**SUPPLIED RECORDS**
::::::::::

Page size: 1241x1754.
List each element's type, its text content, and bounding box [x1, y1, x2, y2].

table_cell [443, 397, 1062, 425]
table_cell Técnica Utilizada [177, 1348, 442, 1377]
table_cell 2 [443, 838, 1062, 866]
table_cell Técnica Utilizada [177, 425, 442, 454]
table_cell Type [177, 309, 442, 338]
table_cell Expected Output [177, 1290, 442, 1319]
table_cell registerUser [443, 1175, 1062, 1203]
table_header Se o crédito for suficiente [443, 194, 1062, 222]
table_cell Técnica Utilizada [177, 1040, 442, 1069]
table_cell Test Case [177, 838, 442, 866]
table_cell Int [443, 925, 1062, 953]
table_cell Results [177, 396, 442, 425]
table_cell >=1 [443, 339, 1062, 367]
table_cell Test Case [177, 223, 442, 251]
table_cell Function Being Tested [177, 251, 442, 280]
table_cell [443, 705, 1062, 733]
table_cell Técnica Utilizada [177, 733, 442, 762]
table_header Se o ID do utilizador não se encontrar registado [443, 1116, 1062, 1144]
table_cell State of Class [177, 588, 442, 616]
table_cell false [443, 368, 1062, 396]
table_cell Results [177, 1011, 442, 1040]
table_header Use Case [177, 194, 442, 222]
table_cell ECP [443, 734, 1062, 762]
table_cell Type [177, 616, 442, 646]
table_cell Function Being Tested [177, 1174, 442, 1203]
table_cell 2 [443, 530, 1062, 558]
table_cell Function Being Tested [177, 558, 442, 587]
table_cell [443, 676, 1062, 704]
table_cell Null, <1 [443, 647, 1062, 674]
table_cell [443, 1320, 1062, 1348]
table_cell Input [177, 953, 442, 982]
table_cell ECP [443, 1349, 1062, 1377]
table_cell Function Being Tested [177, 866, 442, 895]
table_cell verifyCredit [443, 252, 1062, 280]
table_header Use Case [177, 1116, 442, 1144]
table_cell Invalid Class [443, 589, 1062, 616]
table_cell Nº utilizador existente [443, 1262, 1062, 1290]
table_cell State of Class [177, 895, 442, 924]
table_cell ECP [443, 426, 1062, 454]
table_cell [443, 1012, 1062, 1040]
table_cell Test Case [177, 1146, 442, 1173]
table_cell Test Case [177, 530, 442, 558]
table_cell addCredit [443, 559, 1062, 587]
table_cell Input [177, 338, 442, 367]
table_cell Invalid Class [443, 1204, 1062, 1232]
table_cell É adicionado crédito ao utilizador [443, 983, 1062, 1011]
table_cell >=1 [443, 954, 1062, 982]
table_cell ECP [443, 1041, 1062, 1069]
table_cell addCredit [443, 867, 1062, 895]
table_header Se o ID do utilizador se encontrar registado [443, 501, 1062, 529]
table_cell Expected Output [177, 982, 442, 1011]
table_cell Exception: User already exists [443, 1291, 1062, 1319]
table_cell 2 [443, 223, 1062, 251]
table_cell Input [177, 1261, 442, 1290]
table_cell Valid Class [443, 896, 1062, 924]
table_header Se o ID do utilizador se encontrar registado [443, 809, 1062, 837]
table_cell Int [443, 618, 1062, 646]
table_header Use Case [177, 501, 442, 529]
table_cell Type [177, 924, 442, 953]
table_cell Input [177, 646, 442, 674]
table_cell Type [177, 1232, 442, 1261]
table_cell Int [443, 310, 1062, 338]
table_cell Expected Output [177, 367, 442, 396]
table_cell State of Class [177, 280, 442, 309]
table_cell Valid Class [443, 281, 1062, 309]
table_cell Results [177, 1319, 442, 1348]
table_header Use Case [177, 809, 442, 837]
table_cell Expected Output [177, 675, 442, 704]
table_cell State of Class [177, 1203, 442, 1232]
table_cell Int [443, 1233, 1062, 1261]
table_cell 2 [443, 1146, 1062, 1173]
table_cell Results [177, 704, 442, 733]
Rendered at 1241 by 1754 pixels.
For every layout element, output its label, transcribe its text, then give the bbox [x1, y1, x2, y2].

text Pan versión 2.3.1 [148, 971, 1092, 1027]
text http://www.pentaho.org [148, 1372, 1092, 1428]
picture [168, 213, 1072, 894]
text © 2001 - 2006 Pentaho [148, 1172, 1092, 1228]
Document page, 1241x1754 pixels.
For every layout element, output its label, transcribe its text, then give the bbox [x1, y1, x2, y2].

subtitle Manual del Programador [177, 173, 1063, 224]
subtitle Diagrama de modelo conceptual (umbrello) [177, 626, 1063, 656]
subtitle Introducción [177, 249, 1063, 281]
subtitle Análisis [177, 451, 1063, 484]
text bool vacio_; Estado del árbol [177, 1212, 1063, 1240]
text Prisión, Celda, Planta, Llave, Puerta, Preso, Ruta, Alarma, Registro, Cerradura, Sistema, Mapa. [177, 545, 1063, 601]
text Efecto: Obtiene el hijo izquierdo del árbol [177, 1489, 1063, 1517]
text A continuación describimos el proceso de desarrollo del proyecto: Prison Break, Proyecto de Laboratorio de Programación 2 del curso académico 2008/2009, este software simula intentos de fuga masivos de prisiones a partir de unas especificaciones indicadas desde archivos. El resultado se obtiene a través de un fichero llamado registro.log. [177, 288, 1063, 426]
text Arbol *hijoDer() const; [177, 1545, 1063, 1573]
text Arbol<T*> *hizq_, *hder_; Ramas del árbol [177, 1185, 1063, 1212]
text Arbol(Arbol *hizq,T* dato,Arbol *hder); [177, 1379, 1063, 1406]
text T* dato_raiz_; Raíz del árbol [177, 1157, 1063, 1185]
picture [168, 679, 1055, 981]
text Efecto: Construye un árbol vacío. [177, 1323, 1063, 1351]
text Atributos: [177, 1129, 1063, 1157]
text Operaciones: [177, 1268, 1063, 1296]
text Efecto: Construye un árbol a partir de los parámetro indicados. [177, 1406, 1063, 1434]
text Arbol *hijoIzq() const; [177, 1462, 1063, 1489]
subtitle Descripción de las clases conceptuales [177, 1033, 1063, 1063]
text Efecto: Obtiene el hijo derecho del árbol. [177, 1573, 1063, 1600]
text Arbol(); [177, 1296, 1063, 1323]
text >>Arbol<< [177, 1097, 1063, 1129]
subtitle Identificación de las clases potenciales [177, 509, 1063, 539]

::::::::::

**DIRECTIONS FOR THIS TASK**
Rewrite the lines from the first one through the line containing "List each element's" as a Markdown table with a "No." column holding the row number and a "Text" column holding the line. Leave out any blank lines.

**COMPLETED EXERCISE**
| No. | Text |
|---|---|
| 1 | Page size: 1241x1754. |
| 2 | List each element's type, its text content, and bounding box [x1, y1, x2, y2]. |